La réunion convoquée jeudi par le ministère de l'Économie avec les distributeurs de carburants s'est soldée par "aucune décision" concrète sur un éventuel encadrement des prix, tel que rapporté par un participant suivant une brève rencontre. Le temps d'une discussion de moins d'une heure, les responsables ont échangé, sans parvenir à un consensus sur la question urgente des prix à la pompe.
Mercredi, des discussions avaient eu lieu sur l'instauration possible d'un "plafonnement des marges" ou d'autres mesures visant à "lisser les variations des prix" des carburants, pour des millions de consommateurs affectés par une flambée des prix. Cet échange s'inscrit dans un contexte d'inquiétudes persistantes autour des coûts du gazole et de l'essence.
Francis Pousse, président du syndicat professionnel Mobilians, a déclaré : "On a évoqué plusieurs pistes, mais aucune décision n'est sortie de cette réunion sur le prix".
Des plafonnements annoncés
Les distributeurs, dont les marges sont notoriquement serrées, ont exprimé leur volonté de garder les prix sous contrôle. "C'est aux ministres de nous charger de modérer nos marges", a ajouté Pousse, alors que la communauté des distributeurs surveille de près les fluctuations des coûts des produits pétroliers.
Avant cette rencontre, le géant Totalenergies avait lancé une offre de plafonnement, promettant de maintenir le prix de l'essence à 1,99 euro le litre dans ses stations, et à 2,09 euros pour le gazole. D'autres acteurs de la grande distribution, à l'instar de Leclerc, avaient aussi annoncé des baisses significatives de prix, potentiellement de 30 centimes, dans les jours à venir.

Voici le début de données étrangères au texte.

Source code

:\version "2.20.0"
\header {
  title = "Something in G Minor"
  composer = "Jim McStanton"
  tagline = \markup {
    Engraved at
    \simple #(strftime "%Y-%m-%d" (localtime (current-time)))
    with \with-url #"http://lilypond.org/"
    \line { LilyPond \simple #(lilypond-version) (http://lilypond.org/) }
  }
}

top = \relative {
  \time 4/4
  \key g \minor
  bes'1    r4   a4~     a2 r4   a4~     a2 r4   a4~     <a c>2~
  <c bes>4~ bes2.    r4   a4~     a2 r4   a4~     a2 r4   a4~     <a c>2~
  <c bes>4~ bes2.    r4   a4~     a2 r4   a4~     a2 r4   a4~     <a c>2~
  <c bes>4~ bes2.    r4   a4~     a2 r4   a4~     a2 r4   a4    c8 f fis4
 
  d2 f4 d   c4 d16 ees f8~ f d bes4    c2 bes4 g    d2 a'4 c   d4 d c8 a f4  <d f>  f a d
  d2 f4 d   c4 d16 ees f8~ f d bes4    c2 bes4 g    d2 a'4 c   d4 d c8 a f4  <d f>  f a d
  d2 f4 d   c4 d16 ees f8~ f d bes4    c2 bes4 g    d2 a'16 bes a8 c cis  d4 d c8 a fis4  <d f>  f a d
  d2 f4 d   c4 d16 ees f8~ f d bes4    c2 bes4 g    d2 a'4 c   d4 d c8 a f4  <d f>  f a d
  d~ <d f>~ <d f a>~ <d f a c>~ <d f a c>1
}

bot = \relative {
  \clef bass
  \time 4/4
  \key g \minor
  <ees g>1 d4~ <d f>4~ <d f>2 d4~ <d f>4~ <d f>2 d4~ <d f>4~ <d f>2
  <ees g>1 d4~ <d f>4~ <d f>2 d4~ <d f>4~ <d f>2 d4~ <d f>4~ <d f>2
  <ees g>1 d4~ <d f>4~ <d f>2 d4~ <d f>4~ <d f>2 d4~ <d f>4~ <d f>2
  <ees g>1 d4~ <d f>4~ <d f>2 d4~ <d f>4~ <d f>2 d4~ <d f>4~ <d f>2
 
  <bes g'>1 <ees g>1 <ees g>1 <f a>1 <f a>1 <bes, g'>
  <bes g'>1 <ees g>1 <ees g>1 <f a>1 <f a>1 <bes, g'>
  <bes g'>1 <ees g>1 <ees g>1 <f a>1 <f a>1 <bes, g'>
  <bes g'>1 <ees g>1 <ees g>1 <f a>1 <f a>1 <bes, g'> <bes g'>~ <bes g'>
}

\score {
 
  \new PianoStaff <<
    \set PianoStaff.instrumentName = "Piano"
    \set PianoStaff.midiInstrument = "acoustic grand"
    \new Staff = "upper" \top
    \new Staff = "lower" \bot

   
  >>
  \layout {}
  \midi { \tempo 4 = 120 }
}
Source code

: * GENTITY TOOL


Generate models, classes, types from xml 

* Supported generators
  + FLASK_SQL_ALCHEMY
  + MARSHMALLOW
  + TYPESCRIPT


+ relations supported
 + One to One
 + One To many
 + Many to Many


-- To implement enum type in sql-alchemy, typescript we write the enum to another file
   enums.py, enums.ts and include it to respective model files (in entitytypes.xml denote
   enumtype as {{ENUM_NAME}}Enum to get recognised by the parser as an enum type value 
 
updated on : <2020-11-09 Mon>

La recette magique de Michel-Edouard Leclerc
Francis Pousse a exprimé son scepticisme face à ces baisses instantanées des prix, déclarant : "Je ne connais pas la recette magique de Michel-Edouard Leclerc pour abaisser le prix de 30 centimes". Il a souligné que, dans le cadre de l'économie de marché, une telle baisse pourrait nuire aux stations-service, particulièrement celles optant pour des pratiques commerciales soutenables.
Il a ajouté : "Eu égard à nos faibles marges, on ne peut pas se battre avec M. Leclerc sur une baisse de 30 centimes". Cela soulève des préoccupations, notamment pour les stations situées dans des zones rurales.
En introduction de la réunion, le ministre de l'Économie, Roland Lescure, a exprimé le désir de collaborer afin de minimiser l'impact de la crise actuelle sur les citoyens. Malgré les enjeux cruciaux abordés, les ministres n'ont pas pris la parole après la réunion, laissant un flou persister quant aux mesures futures.